精興社は、大正2年(1913)4月、東京市神田区美土代町(現在の東京都千代田区内神田)に設立された。いまからちょうど百年前。赤レンガの東京駅が完成する前年のことで、当時の社名は「東京活版所」といった。創業者は白井赫太郎という33歳の青年である。社員11名、印刷機械4台。小さな2階建ての1階が工場で、2階は赫太郎と妻イチの住居となっていた。
青梅の山中に生まれそだった赫太郎は、それまで博文館石版部精美堂(現在の共同印刷の前身)という印刷会社で会計兼用度係長をしていたが、同社が平版印刷の専門工場だったため、活版印刷中心の工場を経営したいと独立をはたしたのである。
創業者 白井 赫太郎
創業者 白井赫太郎
創業から10年が過ぎた大正12年(1923)9月、関東大震災で美土代町の工場は焼失するが、その直後の10月頃、赫太郎は社名を精興社と改める。
創業当初、印刷の技術や仕組みについては素人同然だったという赫太郎だが、「誠意のこもった仕事をすれば、必ず良いお得意様がついてくる」という信念で仕事に励んだ結果、しだいに岩波書店など一流出版社との仕事も増えて、社業は伸びていった。
赫太郎は、昭和5年(1930)頃から、「名人」といわれた種字彫刻師の君塚樹石に依頼して、活字の改刻改良を試みる。以後3、4年の歳月を費やして、従来の活字より読みやすく、細めで、しかも力強い、いわゆる「精興社書体」の活字が完成したのである。その一方で、赫太郎は、昭和7年(1932)秋、東京府西多摩郡霞村根ヶ布(現在の東京都青梅市根ヶ布)に分工場を建設し、その工場内に精華学舎を開設した。故郷の少年少女たちを積極的に採用し、「良い仕事をするには、まず知識を広め、人格を磨かなければならない」と考えて、彼らの教育に取り組んだのである。
太平洋戦争のさなか、昭和20年(1945)2月に空襲で東京都神田区錦町三丁目の本社工場を焼失し、いったん精興社は解散する。戦後の一時期は同業他社との共同経営で大化堂と名乗ったが、昭和27年(1952)8月、同社を分割し、精興社として再スタートをはたす。
以後は、戦後の高度経済成長の中で年々順調に業績を伸ばし、昭和39年(1964)には現在の神田事業所の社屋(地下1階、地上6階)が完成している。創業者である赫太郎が亡くなったのは、その翌年1月のことだ。
印刷業界では、活版印刷からしだいにオフセット印刷が主力になっていく中で、昭和45年(1970)9月には埼玉県朝霞市栄町にオフセット専門の朝霞工場を開設している。
平成7年(1995)8月には、活版印刷部門を閉鎖したが、いまもデジタル化されたオープンタイプ「精興社書体」は小社独自の書体として広く国内の本や雑誌に用いられ、多くの出版社や読者から評価を得ているのである。

• • • •

### 課題の内容
1. 精興社の沿革によると、関東大震災のあとで社名が精興社に改められたのはいつ頃か。
2. 精興社の沿革から、「青梅の山中に生まれそだった赫」と「社として再スタートをはたす。」の間を、その両方の語句も含めて一字も変えずに抜き出して返せ。

### データ抜粋
• • • •

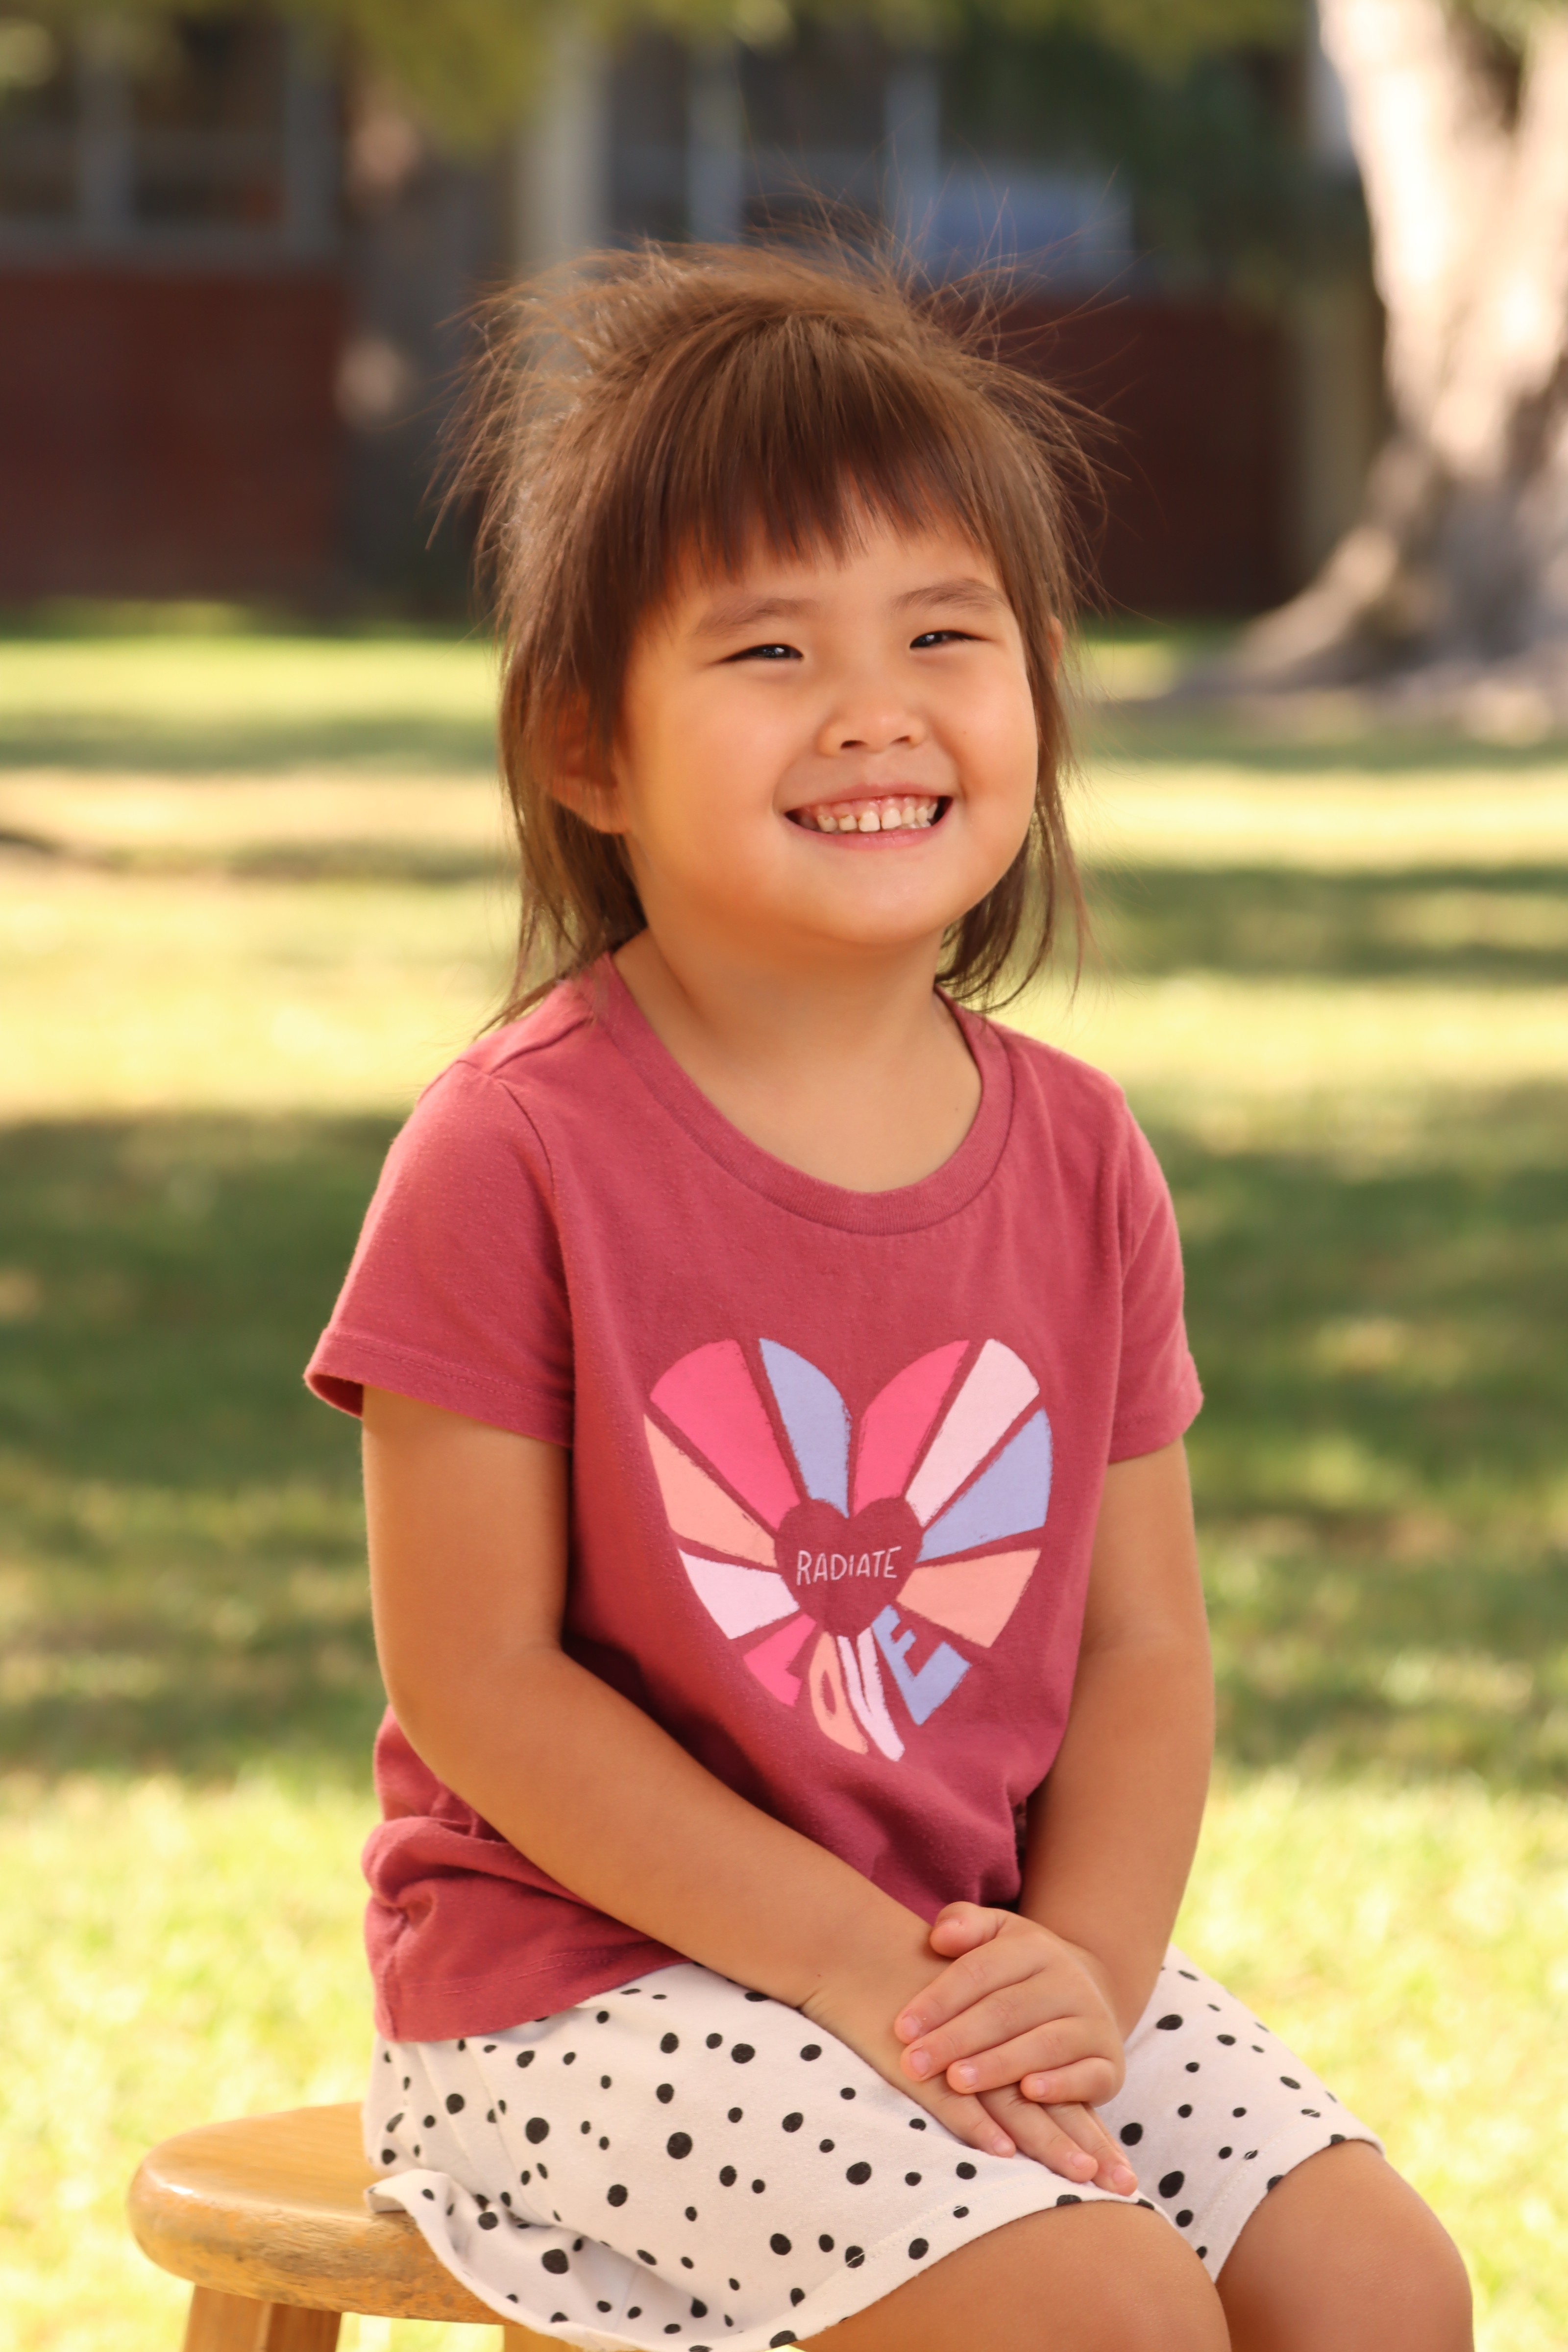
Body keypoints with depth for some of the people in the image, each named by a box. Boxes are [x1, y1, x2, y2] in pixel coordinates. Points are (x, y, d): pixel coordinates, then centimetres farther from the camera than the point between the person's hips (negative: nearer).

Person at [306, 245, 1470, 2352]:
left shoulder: (1075, 1156, 3)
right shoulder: (521, 1152, -13)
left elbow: (1145, 1646, 6)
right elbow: (477, 1682, -14)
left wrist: (1084, 1967, -13)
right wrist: (847, 1960, -19)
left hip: (985, 1955, 6)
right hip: (591, 1977, -6)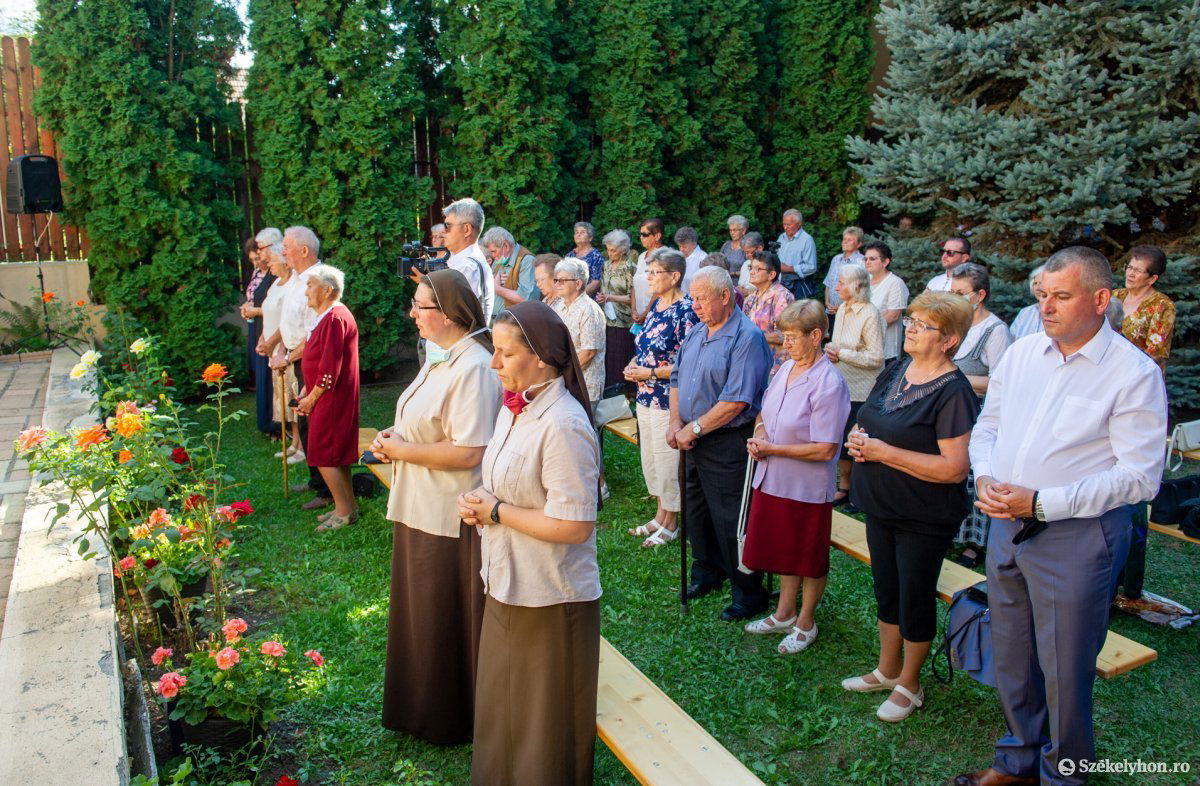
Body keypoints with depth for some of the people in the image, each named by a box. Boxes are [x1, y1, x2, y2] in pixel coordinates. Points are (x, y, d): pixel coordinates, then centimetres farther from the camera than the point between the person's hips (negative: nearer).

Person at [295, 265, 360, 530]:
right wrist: (307, 393, 12)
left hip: (331, 399, -10)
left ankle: (344, 511, 5)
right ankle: (348, 506, 24)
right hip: (329, 398, 10)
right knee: (337, 455, 15)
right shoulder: (327, 316, 13)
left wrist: (311, 398, -13)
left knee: (323, 455, -4)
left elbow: (330, 369, -23)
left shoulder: (334, 319, -20)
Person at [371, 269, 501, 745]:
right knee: (423, 615, 23)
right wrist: (397, 436, 3)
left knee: (447, 622, 8)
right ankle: (427, 709, 42)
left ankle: (454, 719, 29)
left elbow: (467, 452, -28)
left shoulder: (473, 367, -23)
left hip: (451, 518, -10)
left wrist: (401, 450, -17)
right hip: (422, 509, 10)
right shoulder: (440, 357, 8)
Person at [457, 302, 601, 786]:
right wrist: (478, 505, -3)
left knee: (543, 725, 12)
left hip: (549, 599, -9)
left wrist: (496, 512, -17)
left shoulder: (563, 425, -24)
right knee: (501, 708, 25)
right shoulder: (514, 407, 4)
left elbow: (573, 525, -27)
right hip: (507, 584, 9)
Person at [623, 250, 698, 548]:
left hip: (668, 399, -9)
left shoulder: (685, 311, -17)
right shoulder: (656, 305, 9)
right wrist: (635, 363, 2)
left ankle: (670, 524, 21)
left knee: (667, 460, 4)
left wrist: (650, 373, -18)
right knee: (650, 460, 18)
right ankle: (660, 516, 34)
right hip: (646, 396, 9)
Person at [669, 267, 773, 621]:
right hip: (693, 441, 8)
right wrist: (675, 422, -2)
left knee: (730, 521, 0)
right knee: (696, 511, 18)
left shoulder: (747, 338, -17)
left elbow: (736, 401, -23)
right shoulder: (696, 333, 9)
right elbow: (677, 379, 14)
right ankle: (707, 571, 38)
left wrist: (694, 429, -18)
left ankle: (749, 592, 16)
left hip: (727, 443, -8)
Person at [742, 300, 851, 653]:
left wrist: (772, 448, -20)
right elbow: (765, 413, 15)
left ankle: (805, 623, 32)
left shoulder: (828, 384, -21)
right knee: (782, 551, 22)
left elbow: (825, 450, -23)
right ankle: (784, 613, 41)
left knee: (809, 560, 13)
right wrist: (759, 435, -7)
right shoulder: (785, 368, 2)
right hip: (772, 480, 7)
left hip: (808, 488, -7)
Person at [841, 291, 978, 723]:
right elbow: (870, 423, 17)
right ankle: (887, 669, 39)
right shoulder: (895, 371, 4)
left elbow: (954, 467, -26)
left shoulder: (953, 392, -20)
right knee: (886, 590, 20)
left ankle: (909, 685, 29)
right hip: (881, 507, 7)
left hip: (925, 519, -7)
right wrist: (857, 437, -7)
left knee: (915, 598, 9)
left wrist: (885, 452, -25)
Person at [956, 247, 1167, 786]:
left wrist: (1042, 503, -22)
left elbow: (1139, 476, -17)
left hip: (1076, 537, -6)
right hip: (1006, 527, 6)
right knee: (1010, 656, 19)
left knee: (1064, 669, 7)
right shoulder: (1022, 352, 4)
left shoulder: (1134, 373, -13)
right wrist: (986, 478, -6)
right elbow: (988, 424, 13)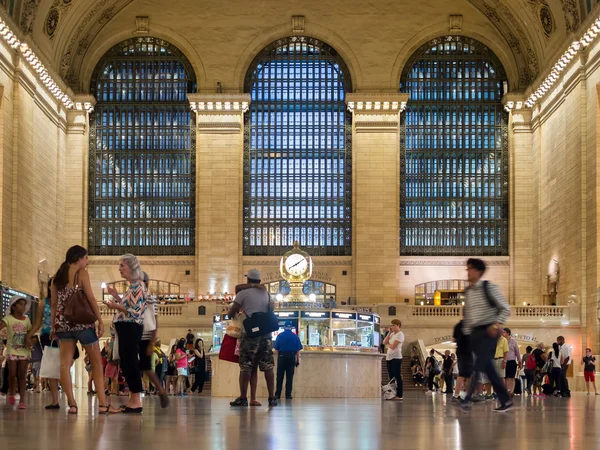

• • • •

### 各問の解答
1. 大正12年(1923)の10月頃である。

2.
青梅の山中に生まれそだった赫太郎は、それまで博文館石版部精美堂(現在の共同印刷の前身)という印刷会社で会計兼用度係長をしていたが、同社が平版印刷の専門工場だったため、活版印刷中心の工場を経営したいと独立をはたしたのである。
創業者 白井 赫太郎
創業者 白井赫太郎
創業から10年が過ぎた大正12年(1923)9月、関東大震災で美土代町の工場は焼失するが、その直後の10月頃、赫太郎は社名を精興社と改める。
創業当初、印刷の技術や仕組みについては素人同然だったという赫太郎だが、「誠意のこもった仕事をすれば、必ず良いお得意様がついてくる」という信念で仕事に励んだ結果、しだいに岩波書店など一流出版社との仕事も増えて、社業は伸びていった。
赫太郎は、昭和5年(1930)頃から、「名人」といわれた種字彫刻師の君塚樹石に依頼して、活字の改刻改良を試みる。以後3、4年の歳月を費やして、従来の活字より読みやすく、細めで、しかも力強い、いわゆる「精興社書体」の活字が完成したのである。その一方で、赫太郎は、昭和7年(1932)秋、東京府西多摩郡霞村根ヶ布(現在の東京都青梅市根ヶ布)に分工場を建設し、その工場内に精華学舎を開設した。故郷の少年少女たちを積極的に採用し、「良い仕事をするには、まず知識を広め、人格を磨かなければならない」と考えて、彼らの教育に取り組んだのである。
太平洋戦争のさなか、昭和20年(1945)2月に空襲で東京都神田区錦町三丁目の本社工場を焼失し、いったん精興社は解散する。戦後の一時期は同業他社との共同経営で大化堂と名乗ったが、昭和27年(1952)8月、同社を分割し、精興社として再スタートをはたす。